Francisco Caudet claimed that post-war Spanish literature must be depicted not on purely territorial grounds, but also extraterritorial terms given the circumstances that forced thousands of Spaniards to leave the country (Francisco Caudet. ¿De qué hablamos cuando hablamos de literatura del exilio republicano de 1939?, Arbor, vol. 185, no. 739, 2009).
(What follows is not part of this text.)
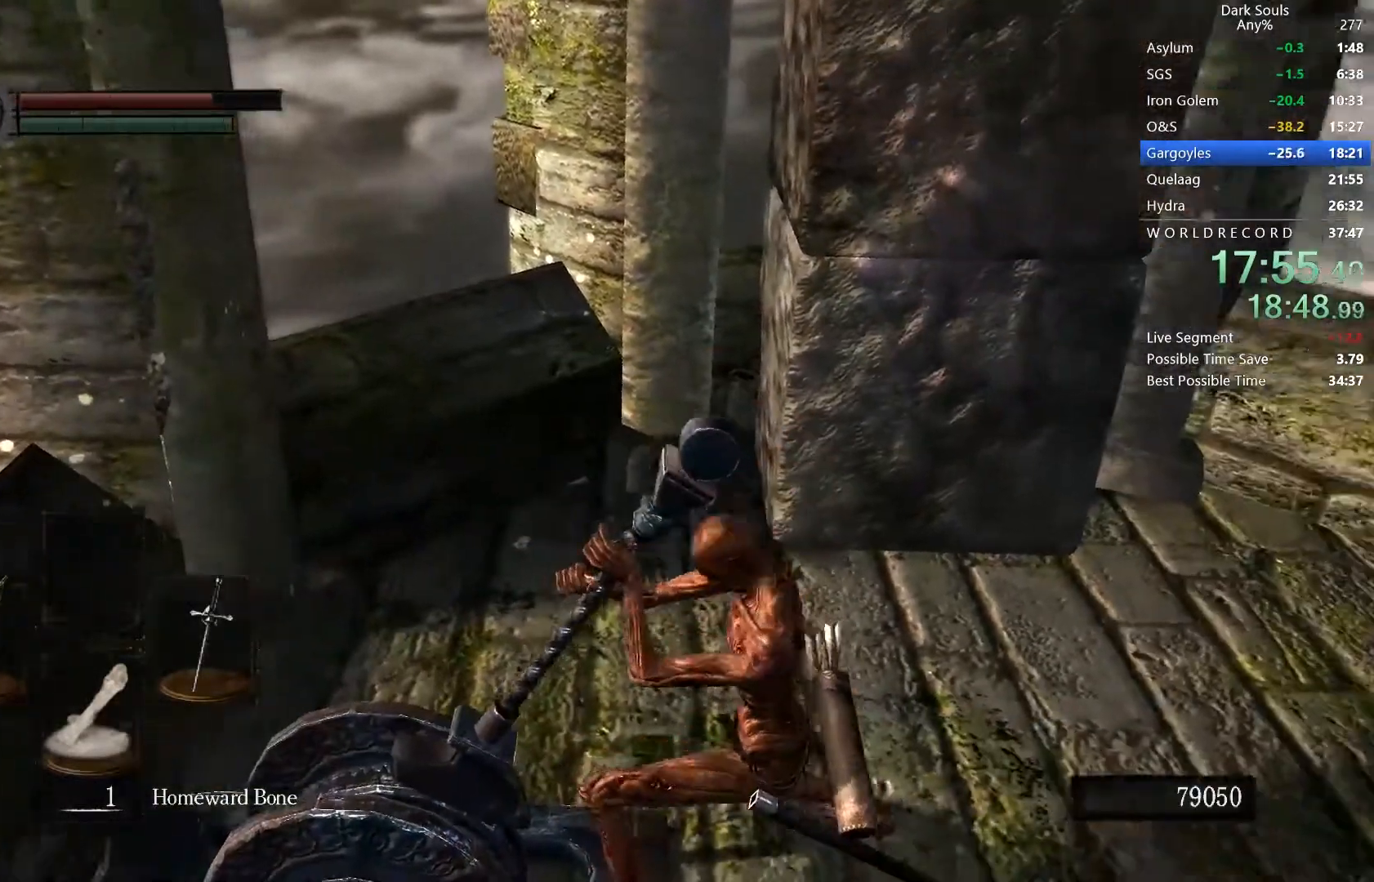
{"buttons": [], "right_stick": "center", "button_events": []}
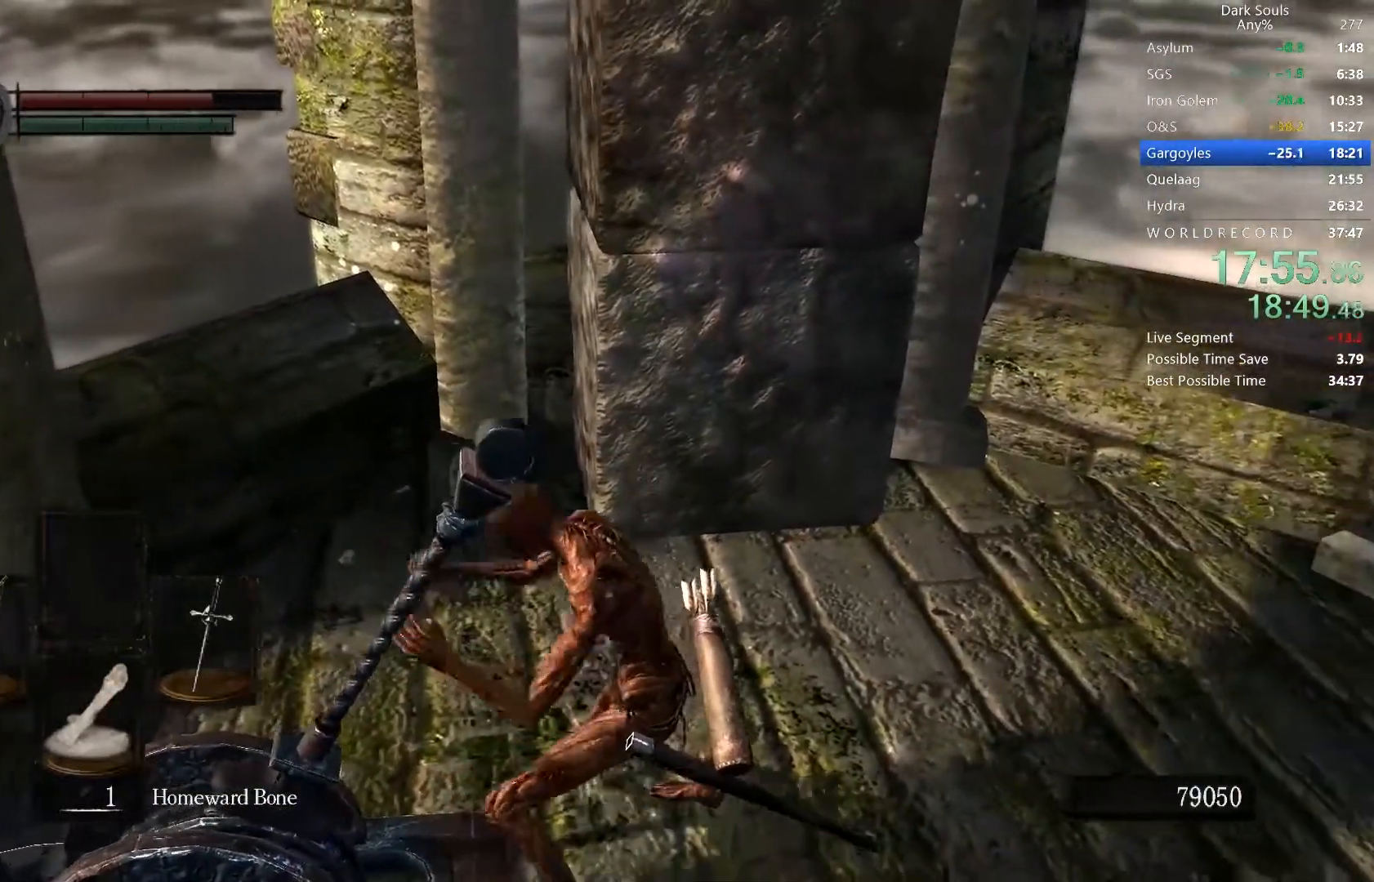
{"buttons": ["A"], "right_stick": "center", "button_events": [[67, "X", "down"], [200, "X", "up"], [267, "START", "down"], [367, "START", "up"], [467, "A", "down"]]}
Thus, Desert Ambulance seeks to follow suit with a composer whose work is irrevocably linked to an episode that would truncate the trajectory of the twentieth century in Spain.


Código copiado al portapapeles.
Rubén Coll
Madeline Robinson

Ramón Sender Barayón, José María Llanos, José Manuel Costa, Javi Álvarez and Luis Olano

Produce © Museo Nacional Centro de Arte Reina Sofía (con contenidos musicales licenciados por SGAE)

Audio quotes

  • Moritz Rosenthal. Prelude for piano, Op. 28: no 13 in F sharp major, APR (1937/2012)
  • Ramón Sender. Worldfood XII, Locust (1965/2004)
  • Ramón Sender. Worldfood VII, Locust (1965/2004)
  • Allen Ginsberg. Howl, Fremeaux & Associés (1959/2016)
  • Karlheinz Stockhausen. Gesang der junglinge, LTM (1956/2013)
  • Pauline Oliveros. Time Perspectives, Important records (1961/2012)
  • Ramón Sender. Kronos, Other Minds (1962/2016)
  • Ramón Sender. Kore, Locust (1961/2006)
  • Ramón Sender. Desert Ambulance, Locust (1964/2006)
  • John Cage. Atlas Eclipticalis with Winter Music, Electronic Version, New World (1964/2014)
  • Morton Subotnick. Silver apples of the moon, Wergo (1967/1997)
  • Ramón Sender. Xmas me, Other Minds (1968/2016)
  • Grateful Dead. It's all over now baby blue, Rhino (1966/2003)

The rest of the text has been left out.